Biden was speaking to reporters during a stop at an ice cream shop in Oregon as he campaigned for Tina Kotek, who is running for governor of Oregon.

"I think the testimony and the video are actually devastating and I've been going out of my way not to comment," Biden said.

Biden says he would not comment further on the work of the Jan. 6 committee because he did not want to be perceived as influencing the attorney general, which he said he was not doing.

Some of the video footage came from the family of U.S. House of Representatives Speaker Nancy Pelosi who were at the Capitol that day. One of the clips showed the California Democrat in a call with Republican Vice President Mike Pence.


"When I spoke to him, I said, 'I'm so afraid for you to be in the Capitol still,'" Pelosi said on Saturday during remarks at a San Francisco community farming event.

Pence responded that the Secret Service thought more attention would be drawn if he and his entourage left the Capitol, Pelosi said. "Lord knows what might have happened if that entourage went out there," she added.

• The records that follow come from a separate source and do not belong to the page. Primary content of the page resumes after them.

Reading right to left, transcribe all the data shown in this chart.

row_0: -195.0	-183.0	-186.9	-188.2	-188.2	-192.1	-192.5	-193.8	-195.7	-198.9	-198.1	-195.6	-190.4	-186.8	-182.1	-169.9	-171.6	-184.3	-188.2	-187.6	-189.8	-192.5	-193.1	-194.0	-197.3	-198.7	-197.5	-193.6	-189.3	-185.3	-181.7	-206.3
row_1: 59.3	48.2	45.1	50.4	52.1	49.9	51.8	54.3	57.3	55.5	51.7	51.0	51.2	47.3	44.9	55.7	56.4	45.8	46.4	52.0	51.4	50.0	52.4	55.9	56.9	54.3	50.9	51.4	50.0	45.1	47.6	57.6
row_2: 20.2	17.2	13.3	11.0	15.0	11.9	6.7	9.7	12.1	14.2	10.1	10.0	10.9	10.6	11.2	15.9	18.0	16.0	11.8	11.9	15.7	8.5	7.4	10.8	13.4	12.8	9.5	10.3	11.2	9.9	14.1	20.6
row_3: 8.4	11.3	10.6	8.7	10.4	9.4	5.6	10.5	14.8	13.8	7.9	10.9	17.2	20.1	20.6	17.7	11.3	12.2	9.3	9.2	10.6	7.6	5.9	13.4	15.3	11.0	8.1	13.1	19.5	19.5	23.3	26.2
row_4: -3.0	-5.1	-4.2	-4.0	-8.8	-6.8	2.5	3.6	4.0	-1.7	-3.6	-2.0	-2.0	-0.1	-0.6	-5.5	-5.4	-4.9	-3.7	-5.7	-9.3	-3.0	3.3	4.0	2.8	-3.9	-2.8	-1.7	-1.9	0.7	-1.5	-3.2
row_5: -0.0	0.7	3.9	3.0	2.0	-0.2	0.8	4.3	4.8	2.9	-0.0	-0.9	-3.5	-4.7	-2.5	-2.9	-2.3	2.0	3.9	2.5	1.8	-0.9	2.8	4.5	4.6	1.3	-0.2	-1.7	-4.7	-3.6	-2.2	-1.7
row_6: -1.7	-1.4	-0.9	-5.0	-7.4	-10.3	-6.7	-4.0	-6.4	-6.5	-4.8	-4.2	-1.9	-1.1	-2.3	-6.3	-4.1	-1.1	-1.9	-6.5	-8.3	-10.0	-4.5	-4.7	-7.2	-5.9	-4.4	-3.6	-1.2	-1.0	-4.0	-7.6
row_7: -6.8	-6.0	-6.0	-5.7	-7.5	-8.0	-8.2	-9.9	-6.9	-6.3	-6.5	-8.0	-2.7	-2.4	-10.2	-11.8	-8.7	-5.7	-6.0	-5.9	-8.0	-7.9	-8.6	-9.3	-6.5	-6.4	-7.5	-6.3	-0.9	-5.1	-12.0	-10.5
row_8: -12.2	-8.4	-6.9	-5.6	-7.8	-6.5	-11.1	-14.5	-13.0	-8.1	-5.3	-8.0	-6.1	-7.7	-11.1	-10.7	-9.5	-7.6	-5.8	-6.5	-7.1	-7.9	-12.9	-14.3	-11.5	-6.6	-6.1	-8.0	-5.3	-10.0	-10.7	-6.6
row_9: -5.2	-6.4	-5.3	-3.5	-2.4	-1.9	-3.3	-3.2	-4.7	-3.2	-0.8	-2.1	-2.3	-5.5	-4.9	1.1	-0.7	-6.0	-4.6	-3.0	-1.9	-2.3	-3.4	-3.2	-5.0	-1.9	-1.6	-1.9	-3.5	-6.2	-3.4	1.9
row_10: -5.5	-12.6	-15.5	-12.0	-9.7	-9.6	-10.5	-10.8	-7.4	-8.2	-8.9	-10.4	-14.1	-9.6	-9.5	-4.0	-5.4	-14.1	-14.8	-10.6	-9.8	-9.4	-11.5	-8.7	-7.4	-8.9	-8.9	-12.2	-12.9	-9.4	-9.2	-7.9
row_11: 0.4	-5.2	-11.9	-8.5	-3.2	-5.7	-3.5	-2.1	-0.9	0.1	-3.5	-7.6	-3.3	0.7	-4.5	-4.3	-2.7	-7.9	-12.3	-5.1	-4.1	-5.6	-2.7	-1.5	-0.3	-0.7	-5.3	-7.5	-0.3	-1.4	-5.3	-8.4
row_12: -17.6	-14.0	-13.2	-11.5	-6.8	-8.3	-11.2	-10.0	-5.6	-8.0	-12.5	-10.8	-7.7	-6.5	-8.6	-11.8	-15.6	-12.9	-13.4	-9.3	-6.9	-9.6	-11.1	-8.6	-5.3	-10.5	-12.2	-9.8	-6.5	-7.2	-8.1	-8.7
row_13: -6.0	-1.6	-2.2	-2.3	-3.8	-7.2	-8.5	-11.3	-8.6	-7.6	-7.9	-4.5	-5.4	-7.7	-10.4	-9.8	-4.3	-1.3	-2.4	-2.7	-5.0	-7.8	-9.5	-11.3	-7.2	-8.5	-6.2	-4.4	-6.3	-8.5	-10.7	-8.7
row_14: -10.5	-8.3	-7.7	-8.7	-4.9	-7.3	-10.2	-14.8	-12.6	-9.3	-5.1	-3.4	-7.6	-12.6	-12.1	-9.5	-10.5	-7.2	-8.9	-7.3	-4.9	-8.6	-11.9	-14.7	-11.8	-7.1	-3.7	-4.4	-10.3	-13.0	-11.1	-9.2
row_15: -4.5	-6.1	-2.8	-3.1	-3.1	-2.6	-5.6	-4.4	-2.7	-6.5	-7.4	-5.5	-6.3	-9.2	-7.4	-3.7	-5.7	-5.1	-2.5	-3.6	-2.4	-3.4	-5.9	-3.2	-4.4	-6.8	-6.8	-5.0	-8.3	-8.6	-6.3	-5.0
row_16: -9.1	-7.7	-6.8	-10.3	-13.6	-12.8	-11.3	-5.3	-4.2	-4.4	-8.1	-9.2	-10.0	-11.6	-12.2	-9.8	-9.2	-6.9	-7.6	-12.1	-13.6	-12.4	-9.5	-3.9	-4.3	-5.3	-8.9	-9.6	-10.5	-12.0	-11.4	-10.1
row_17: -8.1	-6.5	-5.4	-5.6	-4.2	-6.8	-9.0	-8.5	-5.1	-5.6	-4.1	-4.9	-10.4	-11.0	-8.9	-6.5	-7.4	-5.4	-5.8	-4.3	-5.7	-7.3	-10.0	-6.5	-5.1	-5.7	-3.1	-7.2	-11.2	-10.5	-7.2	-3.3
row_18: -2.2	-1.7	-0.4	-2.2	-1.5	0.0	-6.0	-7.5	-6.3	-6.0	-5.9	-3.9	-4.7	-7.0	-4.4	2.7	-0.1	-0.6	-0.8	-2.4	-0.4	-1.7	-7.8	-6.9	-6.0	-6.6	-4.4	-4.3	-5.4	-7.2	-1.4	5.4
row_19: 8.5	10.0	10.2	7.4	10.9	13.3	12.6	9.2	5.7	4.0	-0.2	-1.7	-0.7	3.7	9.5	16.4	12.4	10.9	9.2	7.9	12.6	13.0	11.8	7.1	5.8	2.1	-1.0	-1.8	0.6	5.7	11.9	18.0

The House committee probing the Jan. 6, 2021, attack by Donald Trump's supporters voted unanimously on Thursday to subpoena the former president, a move that could lead to criminal charges if he does not comply.

The hearing followed eight others earlier this year and one in July 2021. There were no live witnesses on Thursday, but the panel presented videotaped testimony to build a case that Trump's efforts to overturn his November 2020 presidential election defeat constituted illegal conduct far beyond normal politics.

The committee's vote on Thursday may have been its last public action before the Nov. 8 congressional elections that will determine whether Biden's Democrats continue to control the House and Senate.